Your goal - Transcribe the full listing without changing a word, and omit its pictures.

Data shown -
*-*-*

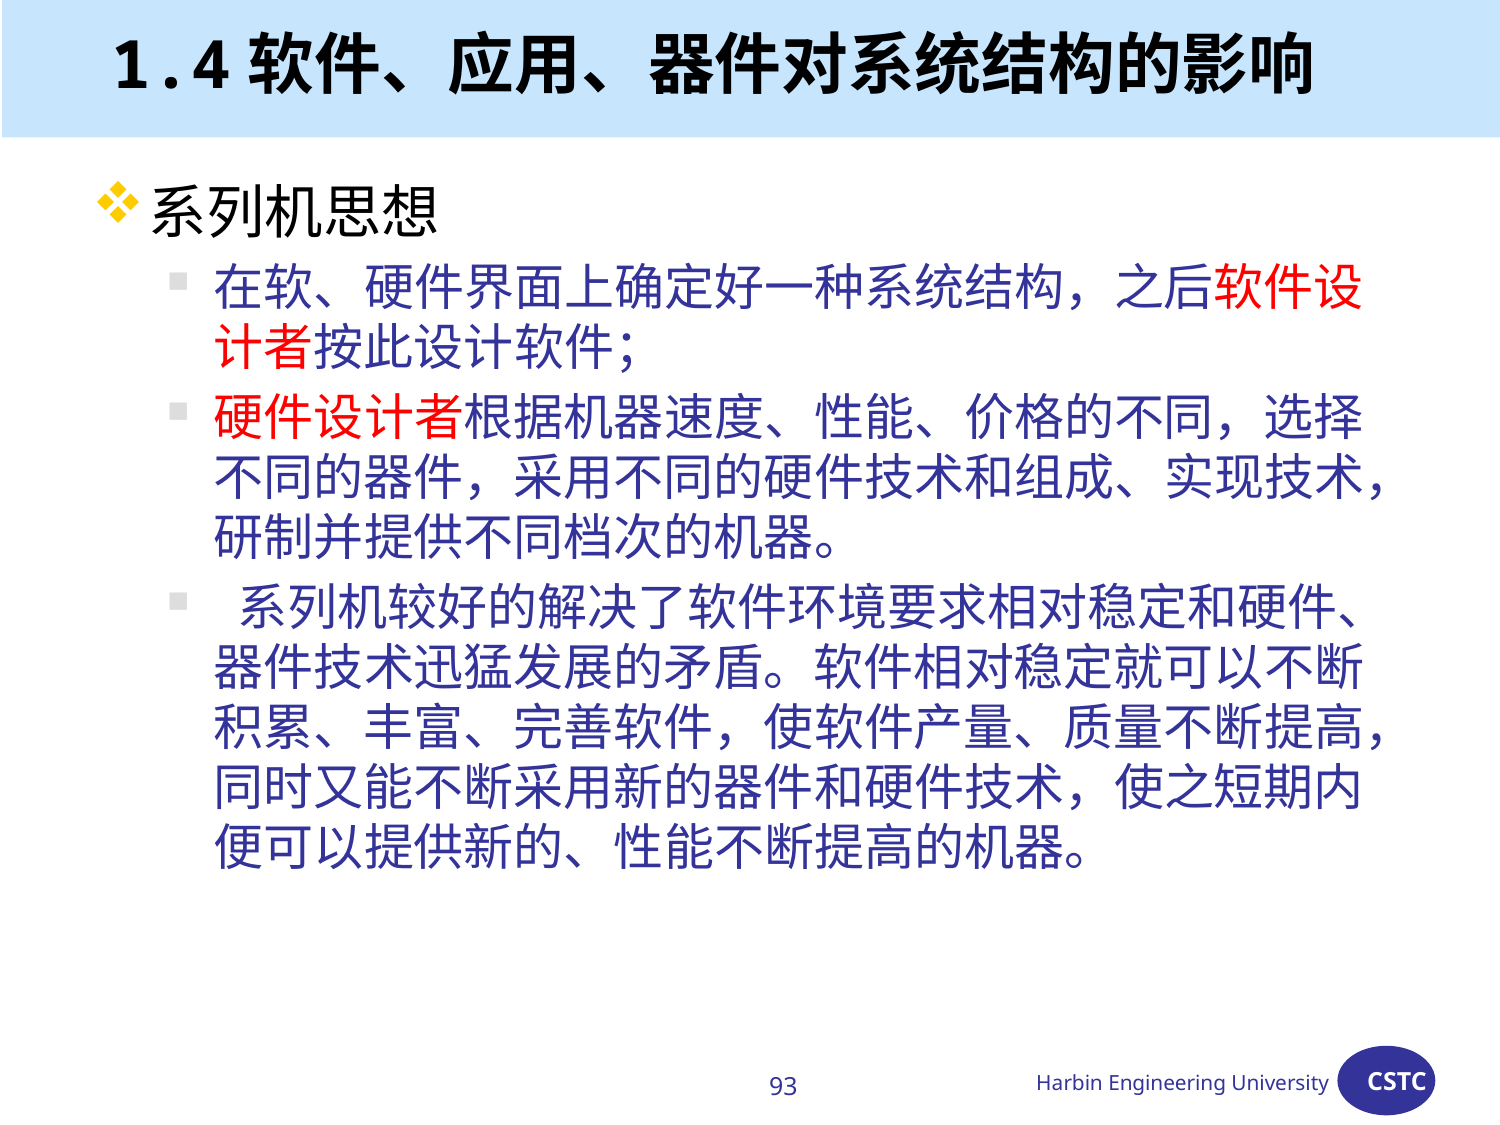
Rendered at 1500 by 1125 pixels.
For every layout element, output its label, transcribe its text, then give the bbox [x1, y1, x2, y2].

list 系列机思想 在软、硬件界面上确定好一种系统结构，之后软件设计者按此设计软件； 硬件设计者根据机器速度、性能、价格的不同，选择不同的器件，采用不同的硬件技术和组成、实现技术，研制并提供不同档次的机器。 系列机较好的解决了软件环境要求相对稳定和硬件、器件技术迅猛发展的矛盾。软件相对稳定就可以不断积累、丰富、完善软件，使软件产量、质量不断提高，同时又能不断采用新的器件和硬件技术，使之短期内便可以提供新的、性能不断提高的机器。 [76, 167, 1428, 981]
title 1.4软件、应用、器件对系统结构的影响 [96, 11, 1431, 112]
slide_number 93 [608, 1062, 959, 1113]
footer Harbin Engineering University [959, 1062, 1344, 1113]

*-*-*

Task result -
Rendered at 1500 by 1125 pixels.
For every layout element, output its label, transcribe its text, then give the bbox [x1, y1, x2, y2].

list 系列机思想 在软、硬件界面上确定好一种系统结构，之后软件设计者按此设计软件； 硬件设计者根据机器速度、性能、价格的不同，选择不同的器件，采用不同的硬件技术和组成、实现技术，研制并提供不同档次的机器。 系列机较好的解决了软件环境要求相对稳定和硬件、器件技术迅猛发展的矛盾。软件相对稳定就可以不断积累、丰富、完善软件，使软件产量、质量不断提高，同时又能不断采用新的器件和硬件技术，使之短期内便可以提供新的、性能不断提高的机器。 [76, 167, 1428, 981]
title 1.4软件、应用、器件对系统结构的影响 [96, 11, 1431, 112]
slide_number 93 [608, 1062, 959, 1113]
footer Harbin Engineering University [959, 1062, 1344, 1113]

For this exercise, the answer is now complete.